++++ Exercise materials

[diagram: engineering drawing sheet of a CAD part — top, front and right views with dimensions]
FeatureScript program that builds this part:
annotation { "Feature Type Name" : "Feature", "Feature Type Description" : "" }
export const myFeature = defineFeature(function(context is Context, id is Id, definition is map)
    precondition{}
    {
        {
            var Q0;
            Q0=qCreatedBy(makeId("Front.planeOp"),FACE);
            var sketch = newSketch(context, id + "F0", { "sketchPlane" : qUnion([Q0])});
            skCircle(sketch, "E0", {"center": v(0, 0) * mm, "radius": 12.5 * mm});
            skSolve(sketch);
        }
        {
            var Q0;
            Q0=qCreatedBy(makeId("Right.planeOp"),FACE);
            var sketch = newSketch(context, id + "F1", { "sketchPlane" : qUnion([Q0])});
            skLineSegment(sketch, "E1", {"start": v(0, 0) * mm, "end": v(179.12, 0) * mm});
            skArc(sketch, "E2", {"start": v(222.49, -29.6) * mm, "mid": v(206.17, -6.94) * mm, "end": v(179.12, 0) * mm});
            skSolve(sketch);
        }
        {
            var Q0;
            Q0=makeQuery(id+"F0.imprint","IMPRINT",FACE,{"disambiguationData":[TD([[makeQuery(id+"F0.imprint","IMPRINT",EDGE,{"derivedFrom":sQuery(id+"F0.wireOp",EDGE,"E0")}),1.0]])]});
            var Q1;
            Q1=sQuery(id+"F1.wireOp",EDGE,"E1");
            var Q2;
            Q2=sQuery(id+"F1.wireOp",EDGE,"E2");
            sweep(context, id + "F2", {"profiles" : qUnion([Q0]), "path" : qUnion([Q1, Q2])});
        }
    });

++++++++

▶ [What is required]: Can you copy out all of the records above, keeping every line identical to the original?

▶ [Response]:
[diagram: engineering drawing sheet of a CAD part — top, front and right views with dimensions]
FeatureScript program that builds this part:
annotation { "Feature Type Name" : "Feature", "Feature Type Description" : "" }
export const myFeature = defineFeature(function(context is Context, id is Id, definition is map)
    precondition{}
    {
        {
            var Q0;
            Q0=qCreatedBy(makeId("Front.planeOp"),FACE);
            var sketch = newSketch(context, id + "F0", { "sketchPlane" : qUnion([Q0])});
            skCircle(sketch, "E0", {"center": v(0, 0) * mm, "radius": 12.5 * mm});
            skSolve(sketch);
        }
        {
            var Q0;
            Q0=qCreatedBy(makeId("Right.planeOp"),FACE);
            var sketch = newSketch(context, id + "F1", { "sketchPlane" : qUnion([Q0])});
            skLineSegment(sketch, "E1", {"start": v(0, 0) * mm, "end": v(179.12, 0) * mm});
            skArc(sketch, "E2", {"start": v(222.49, -29.6) * mm, "mid": v(206.17, -6.94) * mm, "end": v(179.12, 0) * mm});
            skSolve(sketch);
        }
        {
            var Q0;
            Q0=makeQuery(id+"F0.imprint","IMPRINT",FACE,{"disambiguationData":[TD([[makeQuery(id+"F0.imprint","IMPRINT",EDGE,{"derivedFrom":sQuery(id+"F0.wireOp",EDGE,"E0")}),1.0]])]});
            var Q1;
            Q1=sQuery(id+"F1.wireOp",EDGE,"E1");
            var Q2;
            Q2=sQuery(id+"F1.wireOp",EDGE,"E2");
            sweep(context, id + "F2", {"profiles" : qUnion([Q0]), "path" : qUnion([Q1, Q2])});
        }
    });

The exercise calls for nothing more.